On Friday, the JUI-F chief had given a two-day deadline to Prime Minister Imran Khan for resignation or else he said: "We will be forced to think of another strategy". Fazl, while welcoming the leaders of political parties in Azadi March, said they [the protesters] would not be able to exercise patience after two days.

As the JUI-F has raised its stakes in a protest campaign that the government has denounced as a threat to democracy, the government has refused to accept the Rehbar Committee’s demands which have led to persistent deadlock.

The JUI-F chief had said this was not a gathering of any single political party but a gathering of whole nation, adding that the nation has stood against the government on one platform. He further said: “We do not accept results of 2018 general elections."


Security measures


On the other hand, the government while tightening the security arrangements, blocked the roads leading to the Red Zone.
Around 8,000 police personnel have been deployed from Zero Point to Red Zone and tear gas canisters, Shields and other items have been provided.
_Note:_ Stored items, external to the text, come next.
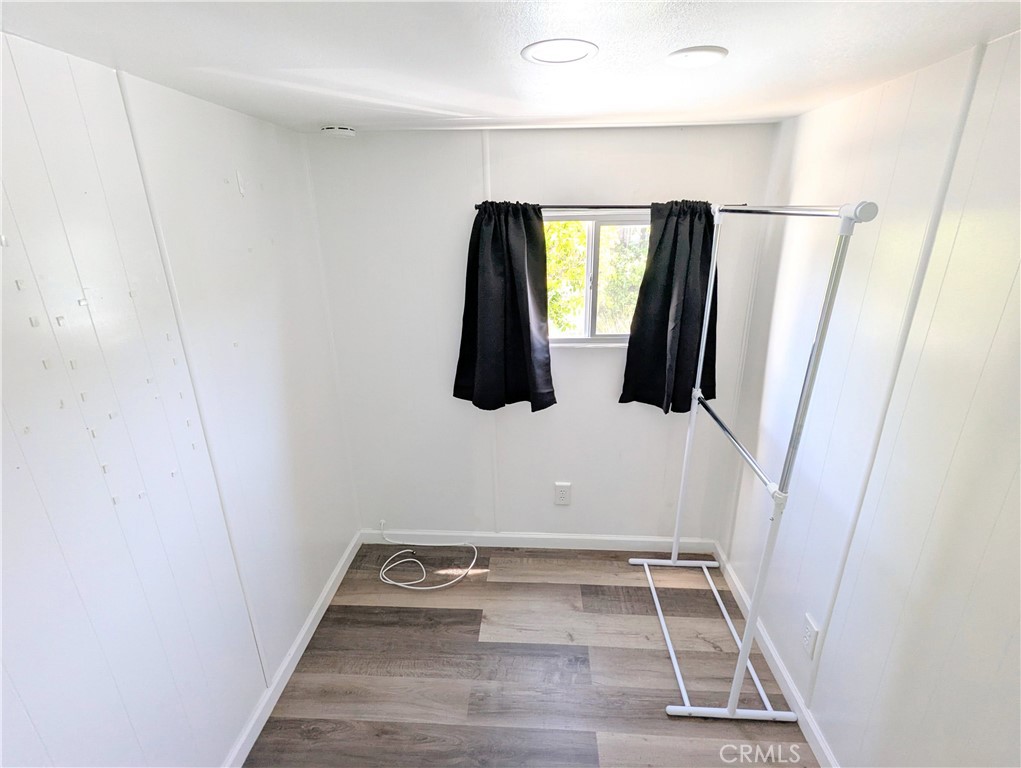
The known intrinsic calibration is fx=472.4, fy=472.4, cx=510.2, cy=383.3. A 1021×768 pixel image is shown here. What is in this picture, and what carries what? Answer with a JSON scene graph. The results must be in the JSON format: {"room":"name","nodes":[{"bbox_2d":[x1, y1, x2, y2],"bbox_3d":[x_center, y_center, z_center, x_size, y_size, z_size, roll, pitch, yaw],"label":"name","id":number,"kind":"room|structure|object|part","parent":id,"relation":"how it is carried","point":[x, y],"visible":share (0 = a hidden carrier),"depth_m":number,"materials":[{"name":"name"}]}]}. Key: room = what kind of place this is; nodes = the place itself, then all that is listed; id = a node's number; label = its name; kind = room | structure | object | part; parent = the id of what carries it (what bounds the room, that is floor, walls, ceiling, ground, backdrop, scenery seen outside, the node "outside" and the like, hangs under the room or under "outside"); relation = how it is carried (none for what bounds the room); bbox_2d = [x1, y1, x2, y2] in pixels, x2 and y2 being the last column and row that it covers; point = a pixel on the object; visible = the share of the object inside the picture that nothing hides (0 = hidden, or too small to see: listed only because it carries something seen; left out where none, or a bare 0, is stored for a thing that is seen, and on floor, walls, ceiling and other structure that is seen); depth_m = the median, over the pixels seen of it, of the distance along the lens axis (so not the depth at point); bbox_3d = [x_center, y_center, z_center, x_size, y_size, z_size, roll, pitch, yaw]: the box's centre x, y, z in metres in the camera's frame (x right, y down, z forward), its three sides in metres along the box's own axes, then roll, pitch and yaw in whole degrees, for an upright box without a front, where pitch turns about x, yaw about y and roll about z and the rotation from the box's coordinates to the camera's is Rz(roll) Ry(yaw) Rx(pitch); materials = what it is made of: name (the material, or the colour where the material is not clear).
{"room":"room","nodes":[
{"label":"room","id":0,"kind":"room"},
{"bbox_2d":[0,29,360,767],"bbox_3d":[-1.138,0.425,1.133,0.141,2.319,3.206,1,20,4],"label":"left wall","id":1,"kind":"structure","parent":0,"point":[254,207],"depth_m":1.35,"materials":[{"name":"white paint"}]},
{"bbox_2d":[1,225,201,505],"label":"wall hooks","id":2,"kind":"object","parent":1,"relation":"attached to","point":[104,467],"visible":0.93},
{"bbox_2d":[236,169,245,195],"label":"wall hook","id":3,"kind":"object","parent":1,"relation":"attached to","point":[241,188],"visible":0.98,"depth_m":1.76,"materials":[{"name":"white plastic"}]},
{"bbox_2d":[222,532,362,767],"bbox_3d":[-1.027,1.436,1.610,0.016,0.090,2.998,1,20,4],"label":"left baseboard","id":4,"kind":"structure","parent":1,"relation":"attached to","point":[314,615],"depth_m":2.10,"materials":[{"name":"white paint"}]},
{"bbox_2d":[0,0,1020,133],"bbox_3d":[0.023,-0.707,0.702,2.641,0.109,3.443,1,20,4],"label":"ceiling","id":5,"kind":"structure","parent":0,"point":[322,114],"depth_m":1.17,"materials":[{"name":"white paint"}]},
{"bbox_2d":[320,124,355,137],"bbox_3d":[-0.761,-1.116,2.093,0.143,0.039,0.137,1,20,4],"label":"smoke detector","id":6,"kind":"object","parent":5,"relation":"attached to","point":[348,131],"visible":0.99,"depth_m":2.05,"materials":[{"name":"white plastic"}]},
{"bbox_2d":[521,38,598,64],"bbox_3d":[0.122,-0.832,1.187,0.190,0.008,0.189,1,20,4],"label":"ceiling light","id":7,"kind":"object","parent":5,"relation":"in","point":[586,47],"visible":0.98,"depth_m":1.18,"materials":[{"name":"white plastic"}]},
{"bbox_2d":[666,46,727,67],"bbox_3d":[0.488,-0.857,1.244,0.155,0.010,0.155,1,20,4],"label":"ceiling light","id":8,"kind":"object","parent":5,"relation":"attached to","point":[696,60],"visible":0.98,"depth_m":1.23,"materials":[{"name":"white"}]},
{"bbox_2d":[243,543,817,767],"bbox_3d":[0.059,1.555,1.540,2.371,0.102,3.410,1,20,4],"label":"floor","id":9,"kind":"structure","parent":0,"point":[494,583],"depth_m":2.11,"materials":[{"name":"brown wood"}]},
{"bbox_2d":[375,519,478,590],"bbox_3d":[-0.489,0.979,2.761,0.634,0.196,0.420,1,20,4],"label":"white cable","id":10,"kind":"object","parent":9,"relation":"on","point":[442,585],"visible":0.99,"depth_m":2.73,"materials":[{"name":"white plastic"}]},
{"bbox_2d":[627,198,877,727],"bbox_3d":[0.854,0.301,1.961,0.464,1.949,1.104,1,20,4],"label":"clothes rack","id":11,"kind":"object","parent":9,"relation":"on","point":[732,709],"visible":0.98,"depth_m":1.69,"materials":[{"name":"metal"}]},
{"bbox_3d":[0.884,1.163,2.203,0.491,0.052,0.702,1,20,4],"label":"frame","id":12,"kind":"part","parent":11,"relation":"part of","materials":[{"name":"white metal"}]},
{"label":"base bar","id":13,"kind":"part","parent":11,"relation":"part of","materials":[{"name":"white metal"}]},
{"bbox_2d":[307,125,778,546],"bbox_3d":[0.135,-0.131,2.633,2.325,2.364,0.157,1,20,4],"label":"back wall","id":14,"kind":"structure","parent":0,"point":[620,186],"depth_m":2.52,"materials":[{"name":"white paint"}]},
{"bbox_2d":[360,528,718,552],"bbox_3d":[0.161,0.964,2.900,2.149,0.093,0.015,1,20,4],"label":"back baseboard","id":15,"kind":"structure","parent":14,"relation":"attached to","point":[620,539],"depth_m":2.89,"materials":[{"name":"white paint"}]},
{"bbox_2d":[554,482,571,505],"bbox_3d":[0.306,0.650,2.778,0.091,0.141,0.010,1,20,4],"label":"wall outlet","id":16,"kind":"object","parent":14,"relation":"attached to","point":[565,498],"visible":0.98,"depth_m":2.77,"materials":[{"name":"white plastic"}]},
{"bbox_2d":[542,211,650,346],"bbox_3d":[0.459,-0.518,2.450,0.873,0.680,0.091,1,20,4],"label":"window","id":17,"kind":"structure","parent":14,"relation":"in","point":[590,233],"depth_m":2.44,"materials":[{"name":"glass"}]},
{"bbox_2d":[474,203,743,209],"bbox_3d":[0.454,-0.817,2.179,1.212,0.037,0.088,1,20,4],"label":"curtain rod","id":18,"kind":"object","parent":14,"relation":"attached to","point":[477,207],"visible":0.59,"depth_m":2.14,"materials":[{"name":"black metal"}]},
{"bbox_2d":[455,202,555,412],"bbox_3d":[-0.025,-0.355,2.356,0.503,1.079,0.138,1,20,4],"label":"left curtain","id":19,"kind":"object","parent":18,"relation":"hanging from","point":[528,328],"visible":0.98,"depth_m":2.36,"materials":[{"name":"black fabric"}]},
{"bbox_2d":[621,200,720,414],"bbox_3d":[0.817,-0.348,2.317,0.473,1.060,0.117,1,20,4],"label":"right curtain","id":20,"kind":"object","parent":18,"relation":"hanging from","point":[666,344],"visible":0.91,"depth_m":2.32,"materials":[{"name":"black fabric"}]},
{"bbox_2d":[714,24,1020,767],"bbox_3d":[1.200,0.415,1.049,0.142,2.323,3.139,1,20,4],"label":"right wall","id":21,"kind":"structure","parent":0,"point":[826,152],"depth_m":1.38,"materials":[{"name":"white paint"}]},
{"bbox_2d":[711,542,840,767],"bbox_3d":[1.133,1.425,1.535,0.016,0.093,2.967,1,20,4],"label":"right baseboard","id":22,"kind":"structure","parent":21,"relation":"attached to","point":[794,695],"depth_m":2.02,"materials":[{"name":"white paint"}]},
{"bbox_2d":[800,613,819,658],"bbox_3d":[1.162,0.985,1.842,0.009,0.131,0.082,1,20,4],"label":"wall socket","id":23,"kind":"object","parent":21,"relation":"attached to","point":[807,631],"visible":0.98,"depth_m":1.83,"materials":[{"name":"white plastic"}]},
{"label":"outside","id":24,"kind":"structure","parent":0,"visible":0},
{"label":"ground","id":25,"kind":"structure","parent":24,"visible":0},
{"bbox_2d":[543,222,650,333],"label":"tree","id":26,"kind":"object","parent":25,"relation":"on","point":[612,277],"visible":0.2,"depth_m":5.62,"materials":[{"name":"green plant"}]}
]}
The district administration and police have blocked the Serena Chowk, Nadra Chowk, Express Chowk, Marriot and Bari Imam by parking containers filled with dust. Pakistan Army and Rangers have been deployed at the sensitive buildings.

Sources say the law enforcers have already devised a plan to keep the protesters confined to the designated H-9 venue and not to allow them to move to some other place.

The federal government appears determined to block the Azadi March from leaving its designated protest site after Fazl threatened to march on D-Chowk today if the prime minister does not resign.

Interior Minister Ejaz Shah chaired a meeting attended by representatives of the army and Rangers, and the Islamabad chief commissioner and the police chief.

Meanwhile, thousands of additional policemen have been provided and deployed to the administration of Islamabad Capital Territory. Moreover, police’s complete command structure and anti-riot gear have also been provided to the administration.

DIG Operations Waqarud Din Syed said that they were ready to deal with any situation.


Army says it supports democratically elected government


Pakistan’s powerful military said it supported the country’s elected government and the constitution. “We believe in the law and the constitution and our support is with the democratically elected government, not with any party,” military spokesman Major General Asif Ghafoor said in comments to a television news channel late on Friday.

The military has denied meddling in politics and Khan has dismissed the calls to step down. The leader of the protest, religious party chief Fazlur Rehman, told a rally of tens of thousands of supporters that he did not want a “collision with institutions”, a thinly veiled reference to the military, and called on them to be impartial.

The ISPR said Rehman should know the military was impartial and it should not be dragged into politics. Army chief General Qamar Javed Bajwa on Friday urged the government to handle the protest peacefully.

The government, struggling to get the economy on track, has denounced the protests as a threat to the constitution and to democracy and has said it will not be allowed to paralyse the capital.

Rehman, leader of the conservative JUI-F party, is a veteran politician who can mobilise significant support in religious schools across the country. Protesters are camped out at the rally site, cooking food and resting.